**Exercise:** Please give the records below, starting at their first line and ending at the line containing "Time indicated: 2h36", as a JSON list of strings with one string per line and blank lines omitted.

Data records

○ ○ ○ ○

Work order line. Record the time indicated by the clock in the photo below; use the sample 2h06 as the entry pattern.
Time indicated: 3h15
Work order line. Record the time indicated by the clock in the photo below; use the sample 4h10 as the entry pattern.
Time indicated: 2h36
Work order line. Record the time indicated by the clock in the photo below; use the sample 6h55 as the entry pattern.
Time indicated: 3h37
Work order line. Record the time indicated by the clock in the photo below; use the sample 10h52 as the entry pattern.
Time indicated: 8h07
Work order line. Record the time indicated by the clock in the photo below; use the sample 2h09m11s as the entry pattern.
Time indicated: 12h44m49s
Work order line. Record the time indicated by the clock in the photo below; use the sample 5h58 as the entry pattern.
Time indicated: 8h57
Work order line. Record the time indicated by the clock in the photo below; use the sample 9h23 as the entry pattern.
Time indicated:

○ ○ ○ ○

**Correct response:**
[
  "Work order line. Record the time indicated by the clock in the photo below; use the sample 2h06 as the entry pattern.",
  "Time indicated: 3h15",
  "Work order line. Record the time indicated by the clock in the photo below; use the sample 4h10 as the entry pattern.",
  "Time indicated: 2h36"
]